IN RE: Frederick A. CLARKSON, Appellant, v. Karie A. CLARKSON, Respondent. And Another Related Proceeding.
-- September 27, 2012
John J. Raspante, Utica, for appellant.Lenore M. LeFevre, Cortland, for respondent.Larisa Obolensky, Delhi, attorney for the children.
Appeal from an order of the Family Court of Chenango County (Sullivan, J.), entered September 28, 2011, which, among other things, dismissed petitioner's application, in two proceedings pursuant to Family Ct Act article 6, to modify a prior order of custody.
Petitioner (hereinafter the father) and respondent (hereinafter the mother) are the parents of three children (born in 2003, 2005 and 2006). Following the parties' separation in 2009, they were awarded joint custody with primary physical custody to the mother, alternate weekend visitation with the father and shared holidays. Aside from a short-lived attempt to reconcile, the parties abided by the custody and visitation order until November 2010 when the father commenced this proceeding seeking custody of the children. Subsequently, the mother also filed a petition seeking modification of the prior order. After a hearing, Family Court dismissed the father's application for custody but ordered expanded visitation. The father now appeals.
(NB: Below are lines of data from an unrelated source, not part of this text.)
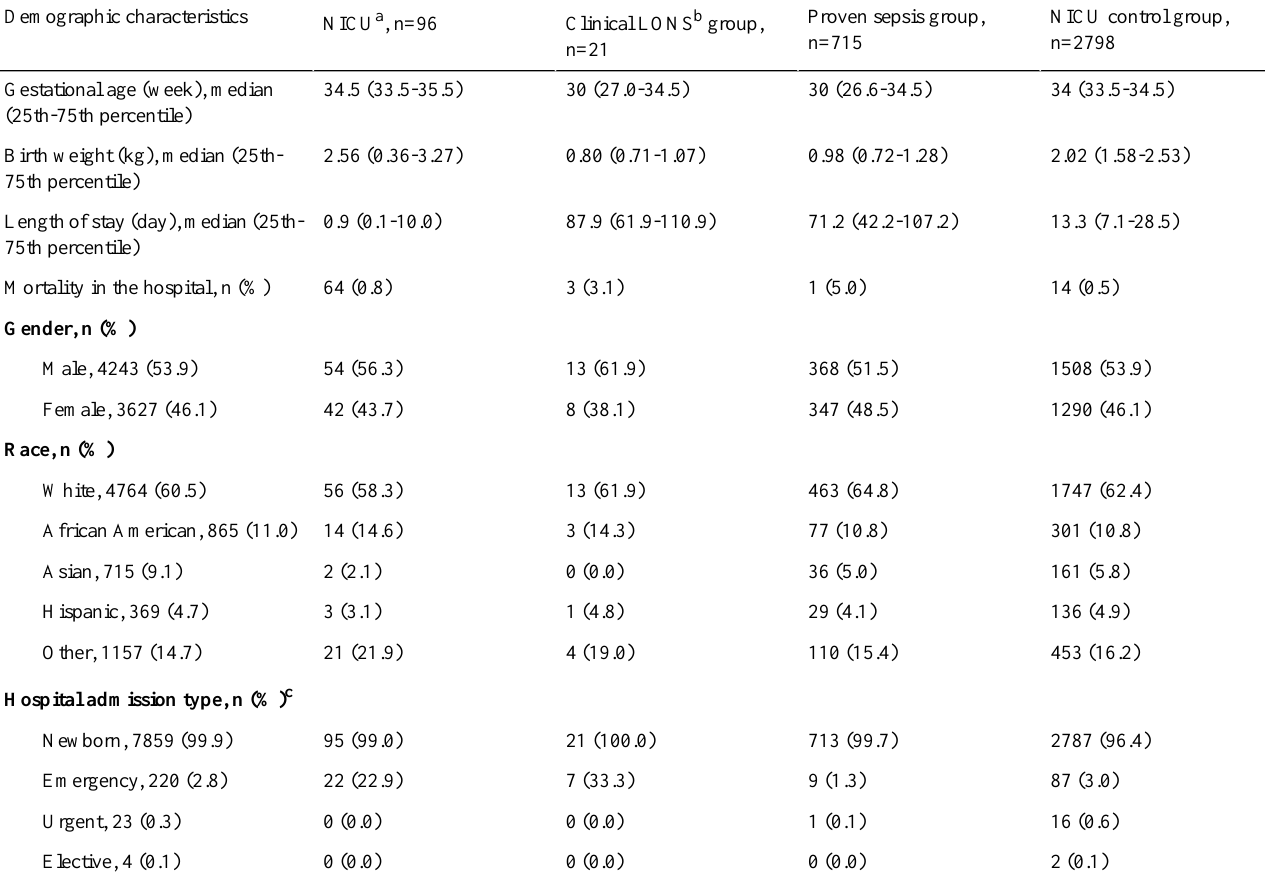
Table 2. Characteristics of the target population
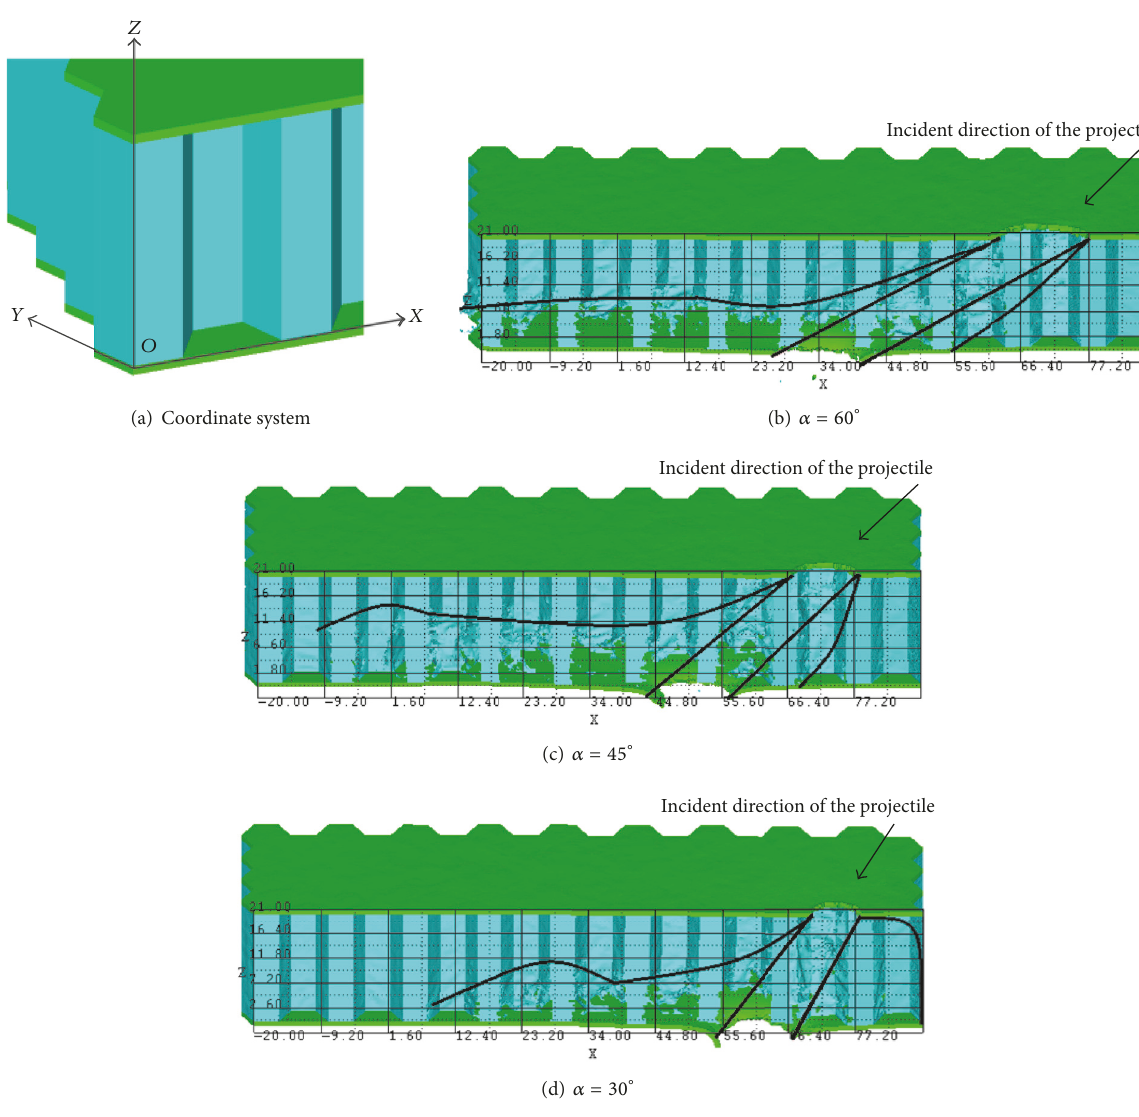
Figure 5: Damage of the first layer of honeycomb sandwich panel.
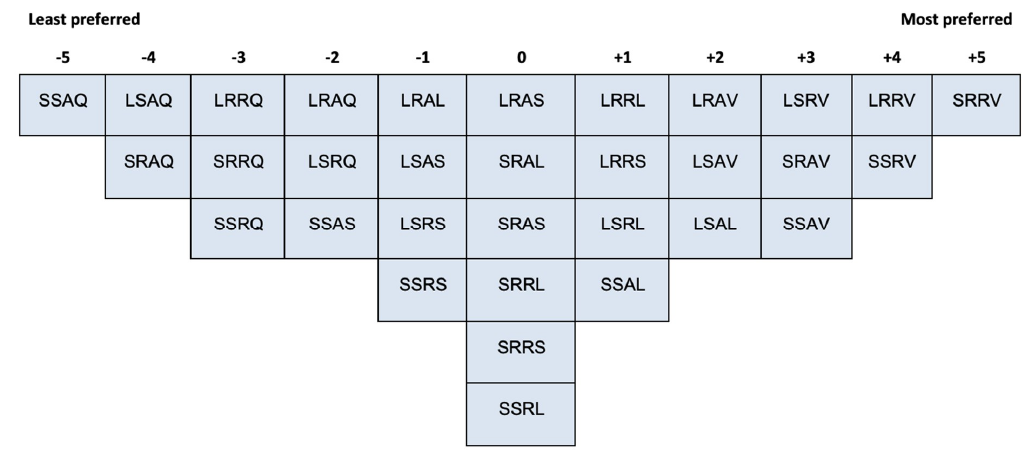
Figure 9. The shared Q-sorting result of participants loaded on Q-factor 3.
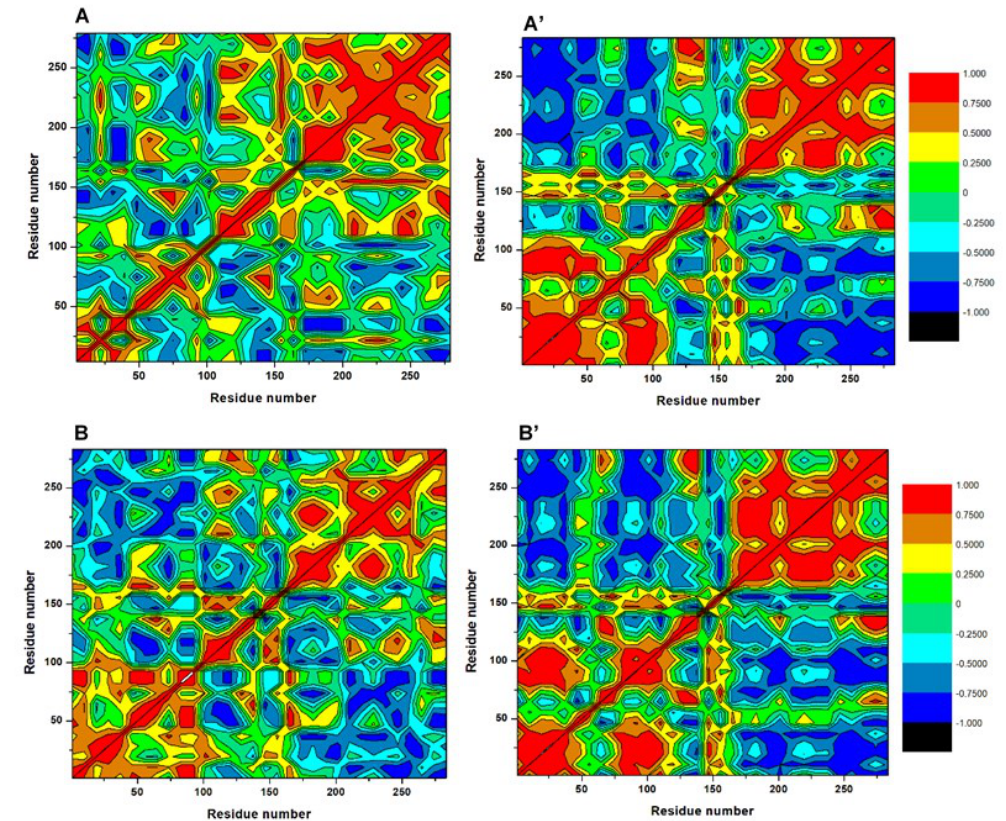
Figure 6. Dynamic cross-correlation matrices of the Ca fluctuations in the ultimate 30 ns simulation period ( A ) 33 -bound PknA, ( A’ ) 57 -bound PknA ( B ) 33 -bound PknB and ( B’ ) 57 -bound PknB.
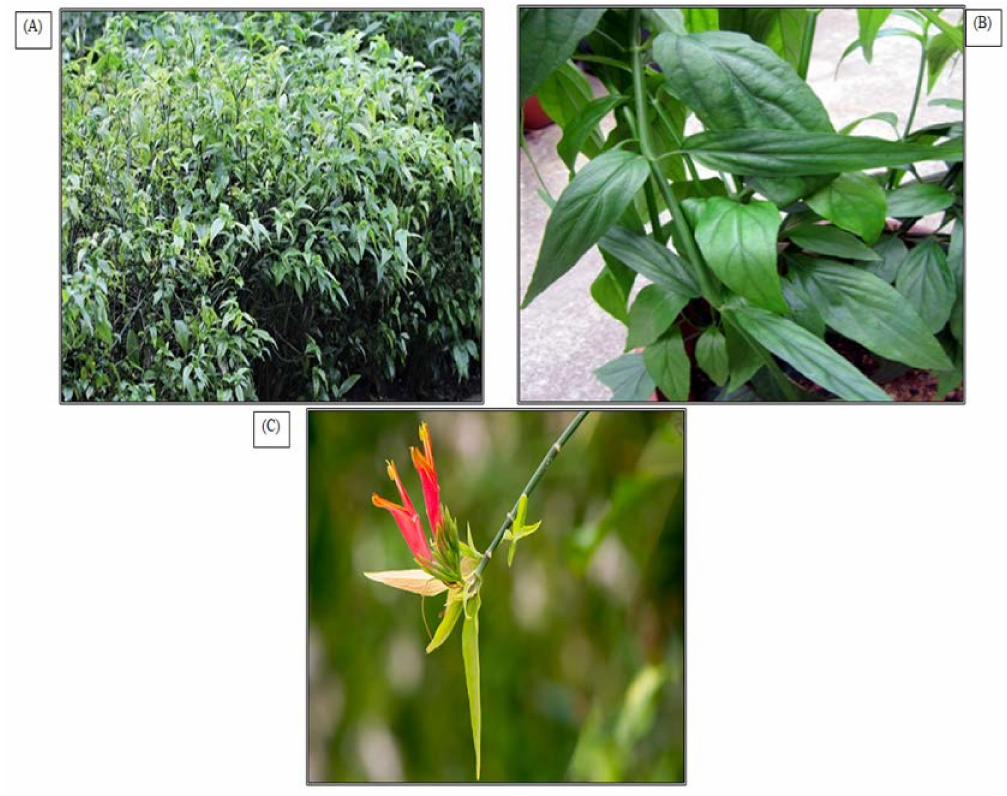
Figure 1. C. nutans in ( A ) plant habitat, ( B ) stems and leaves and ( C ) inflorescence (photographs of the plants were taken directly by using Canon, model number 3611C011, Tokyo,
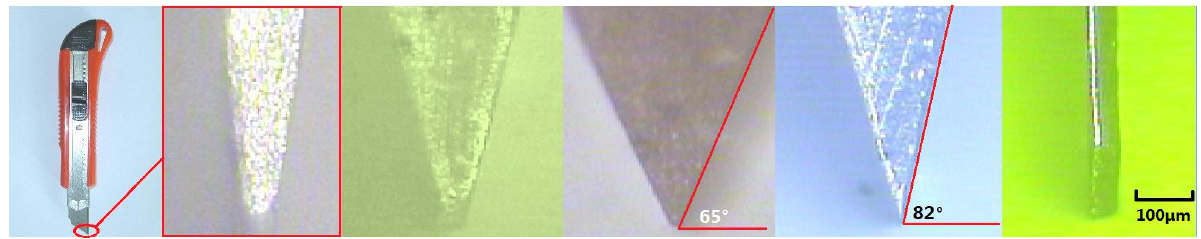
Figure 5. Micrograph of different shapes of the engraving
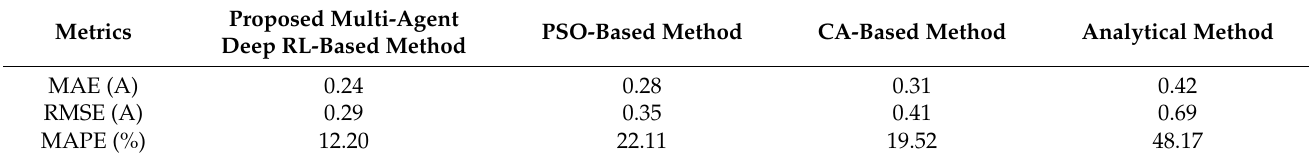
Table 3. Statistical results of annual errors.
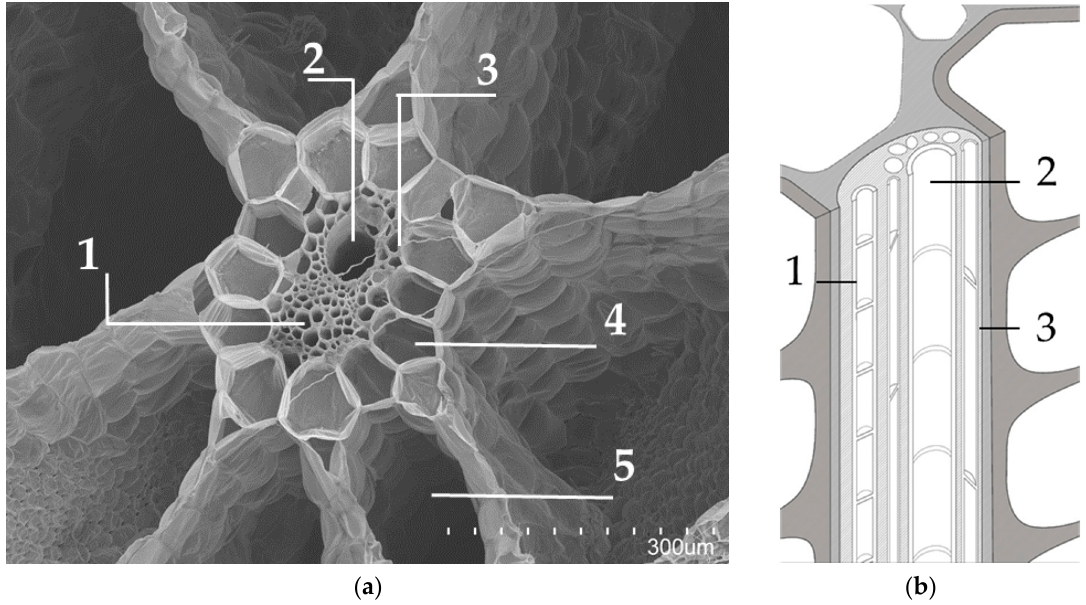
Figure 4. ( a ) Internal structure of the “ fibre unit” of the petiole section, SEM view . “ Fibre unit” composed of Vascular bundle (Phloem (1); Xylem (2); Companion cell (3)), surrounded by parenchymatous cells (4) and aerenchyma tissue (5); ( b ) Vascular bundle sketch (Phloem (1); Xylem (2); Companion cell (3)).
A prior order of custody will be modified only upon a showing of a substantial change in circumstances such that modification is necessary to ensure the best interests of the children (see Matter of Hetherton v. Ogden, 79 A.D.3d 1172, 1173 ; Matter of Perry v. Perry, 52 A.D.3d 906, 906 , lv denied 11 N.Y.3d 707 ; Matter of Kerwin v. Kerwin, 39 A.D.3d 950, 951  ). At the hearing, the father testified that he had acquired a certification as a medical assistant and had taken steps to address his substance abuse issues and improve his relationship with his children. However, he remained unemployed and was delinquent on his child support obligation. The other circumstances alleged by the father were essentially no different than at the time of the prior order and did not constitute changes requiring a change in custody to ensure the children's welfare. Accordingly, we find that Family Court properly concluded that there was not a change in circumstances sufficient to warrant a change in custody (see Matter of Bronson v. Bronson, 63 A.D.3d 1205, 1206 ; Matter of Kerwin v. Kerwin, 39 A.D.3d at 951, 833 N.Y.S.2d 694), but that modification of the father's visitation schedule was appropriate based upon the express agreement of all parties that increased visitation between the children and the father was desired.
ORDERED that the order is affirmed, without costs.
MERCURE, J.P., ROSE, SPAIN and MALONE Jr., JJ., concur.